О судьбе одного из таких товарищей рассказывается в книге, выглядит она готовым киносюжетом: «Следователь Анатолий Трофимов, ведший дело Орехова и допрашивавший меня в Краснопресненской тюрьме, сделал удачную карьеру. Он дослужился уже при Ельцине до должности заместителя директора ФСК (Федеральной службы контрразведки – преемника КГБ) и начальника УФСК по Москве и Московской области. В 1997 году, в звании генерал-полковника, он был уволен в отставку ''за грубые нарушения в служебной деятельности''. После отставки возглавлял службу безопасности в одной из крупных финансовых структур с сомнительной репутацией и в конце концов стал жертвой мафиозных разборок. В апреле 2005 года его вместе с женой расстреляли неизвестные около подъезда его дома».

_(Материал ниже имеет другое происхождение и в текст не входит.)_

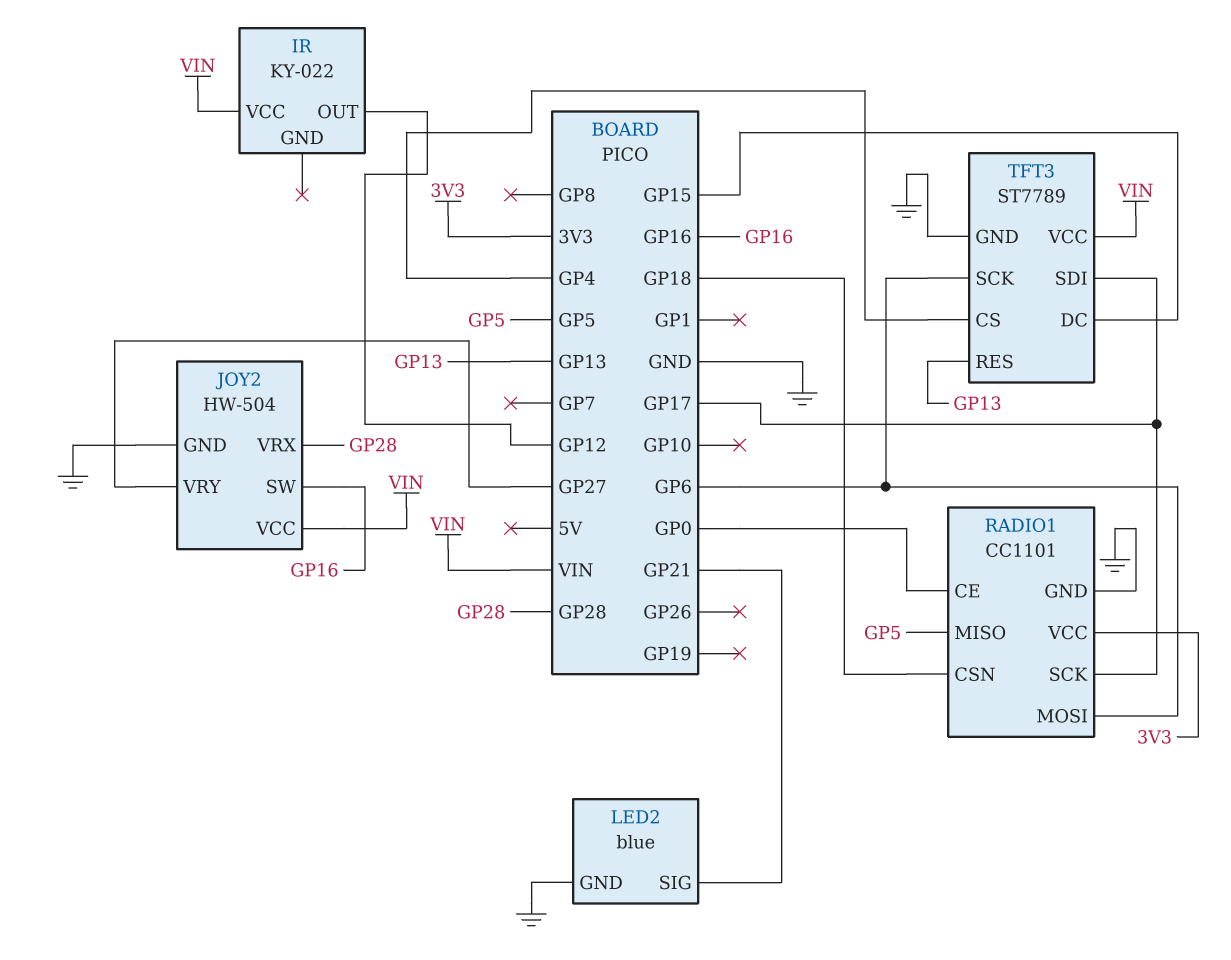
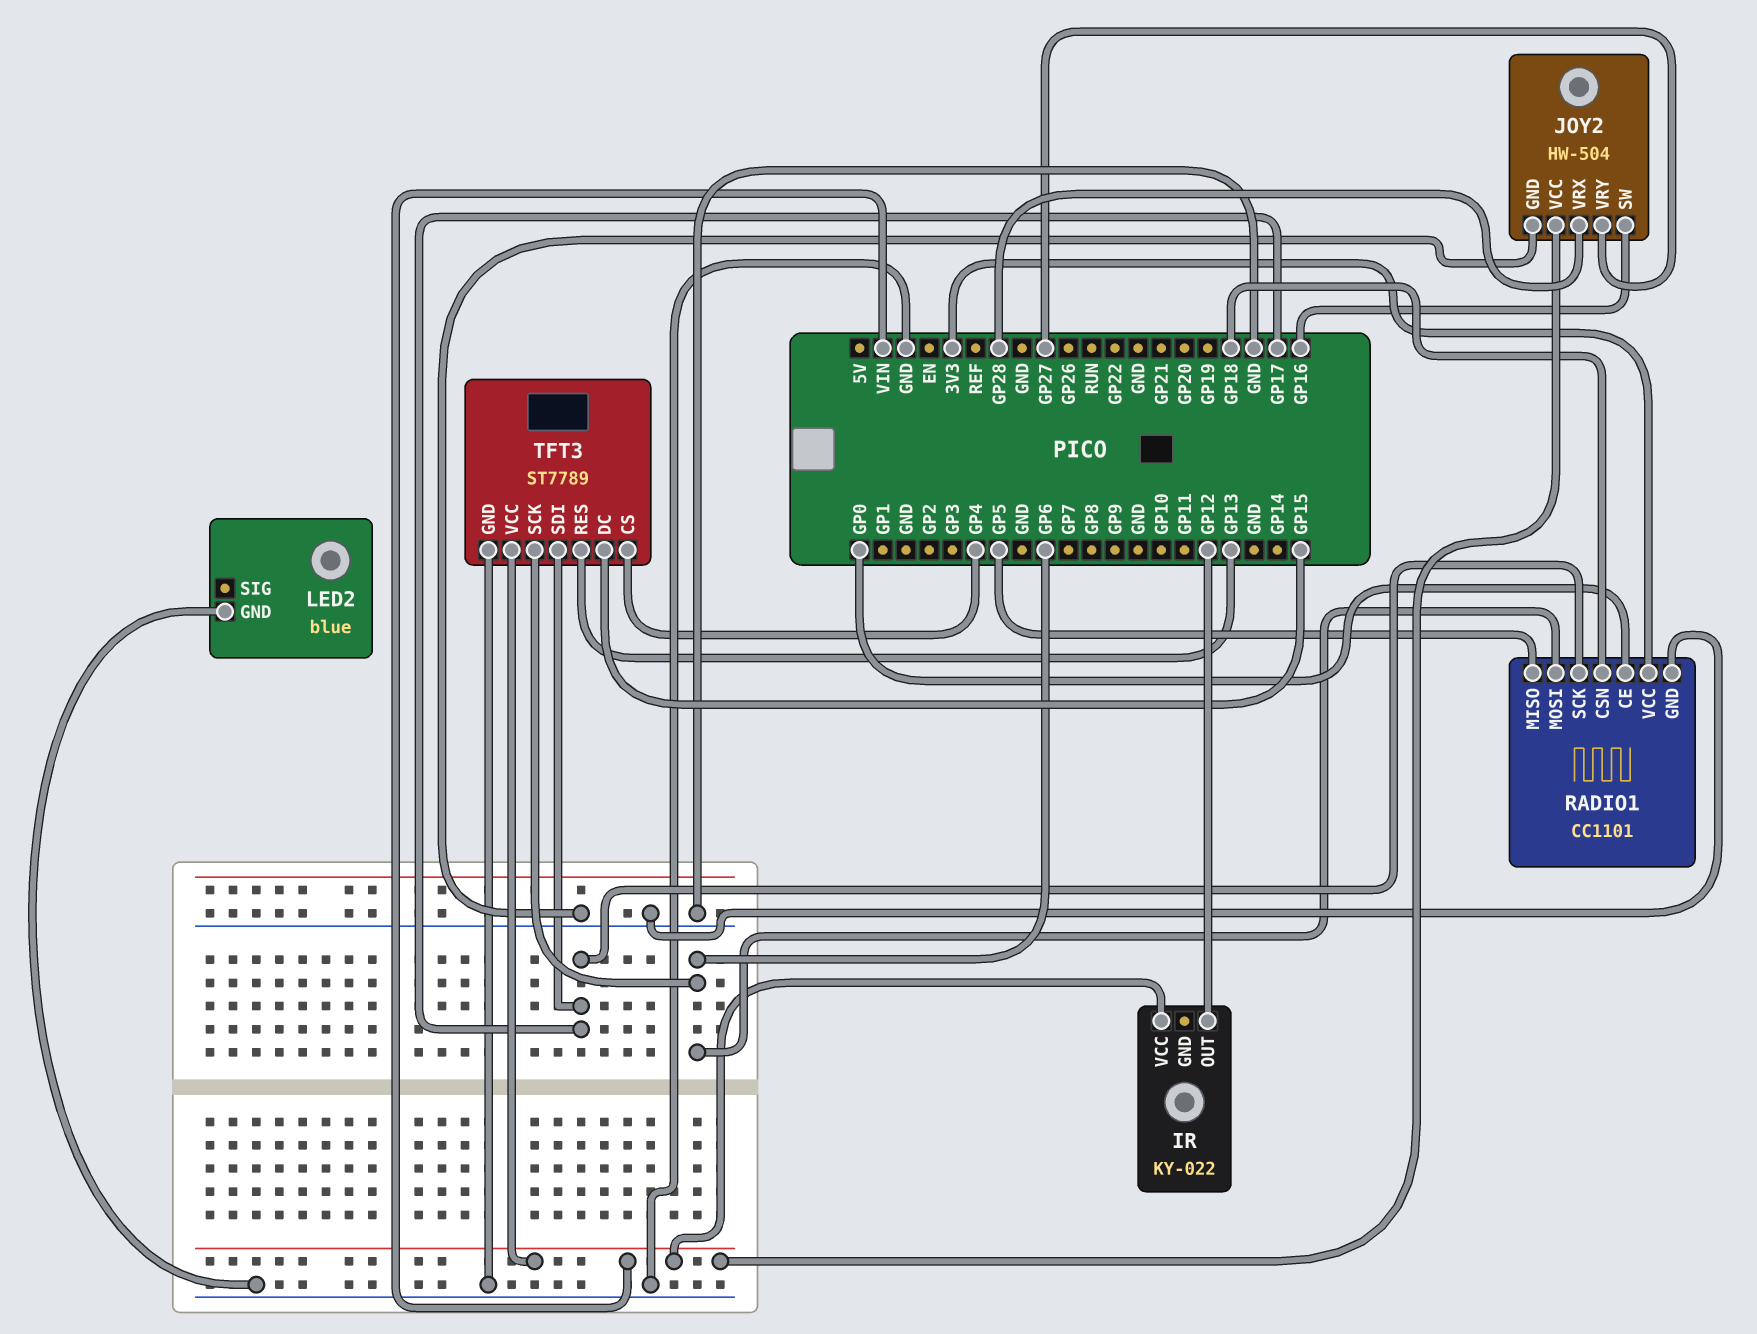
LED2 pin SIG: GP21 -> none

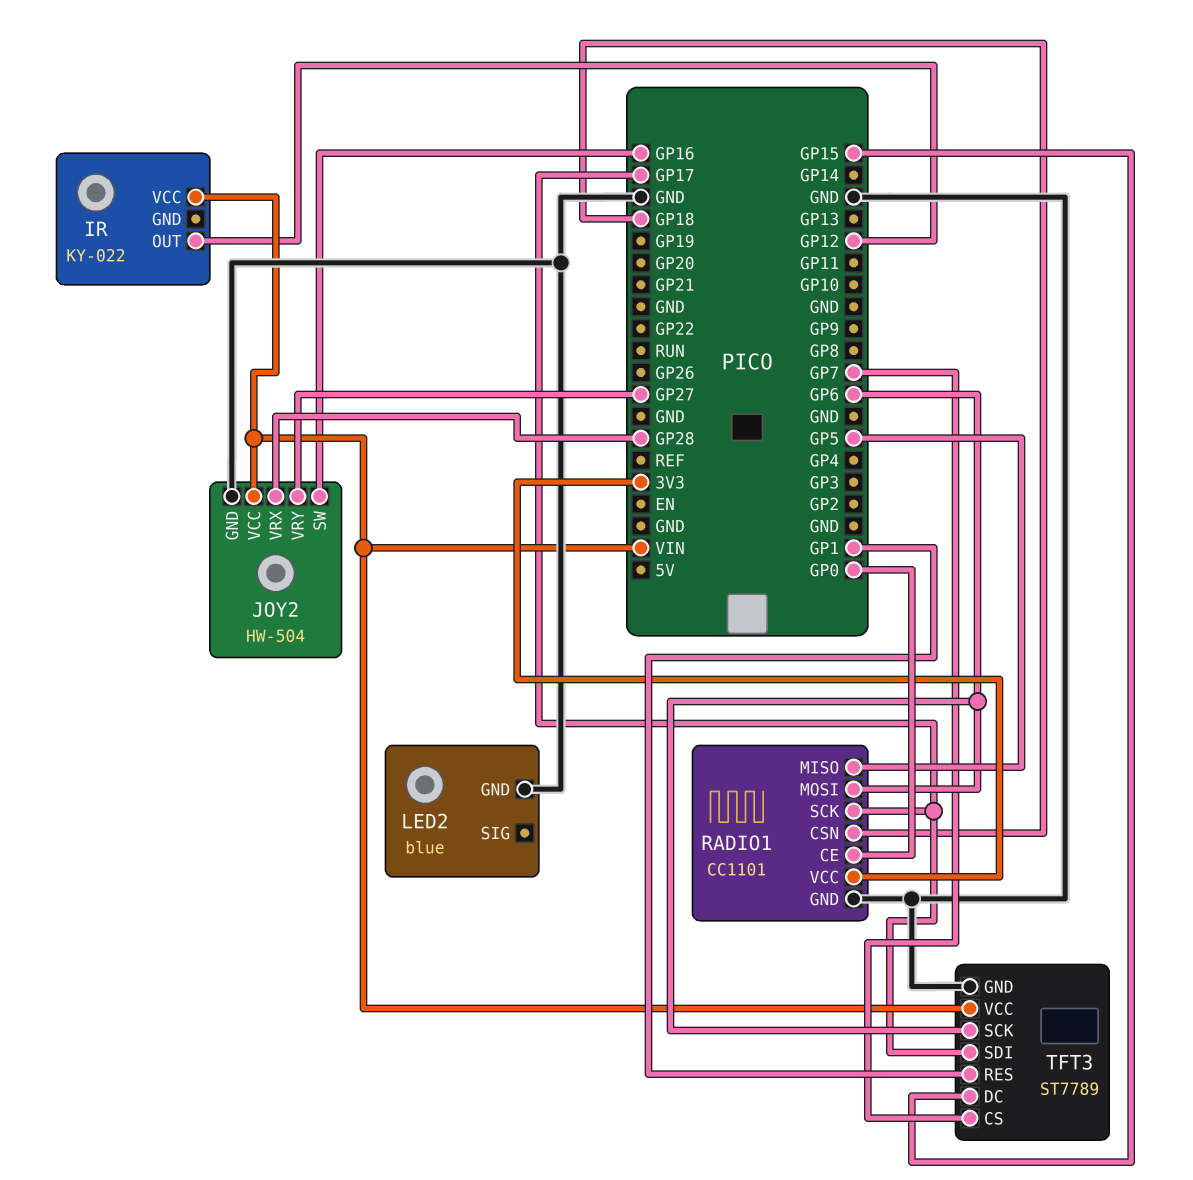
TFT3 pin CS: GP4 -> GP7
TFT3 pin RES: GP13 -> GP1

Подрабинек пишет об этом без всякого внутреннего торжества или злорадства. Он считает, что идейных противников у диссидентов в среде КГБ не было, слежкой и арестами занимались по долгу службы, «ничего личного». Возможно, это и стало одной из причин того, что СССР развалился так быстро – среди его искренних приверженцев было не много умных людей. С другой стороны, именно это равнодушие масс не позволило защитникам прав человека исчезнуть с политической карты России. Сегодня общество, так и не обзаведшееся толком системой публичного саморегулирования, нуждается в их усилиях как прежде. Сама работа может напоминать труд Сизифа, но без него нет будущего. В серии диссидентских мемуаров продолжение неизбежно.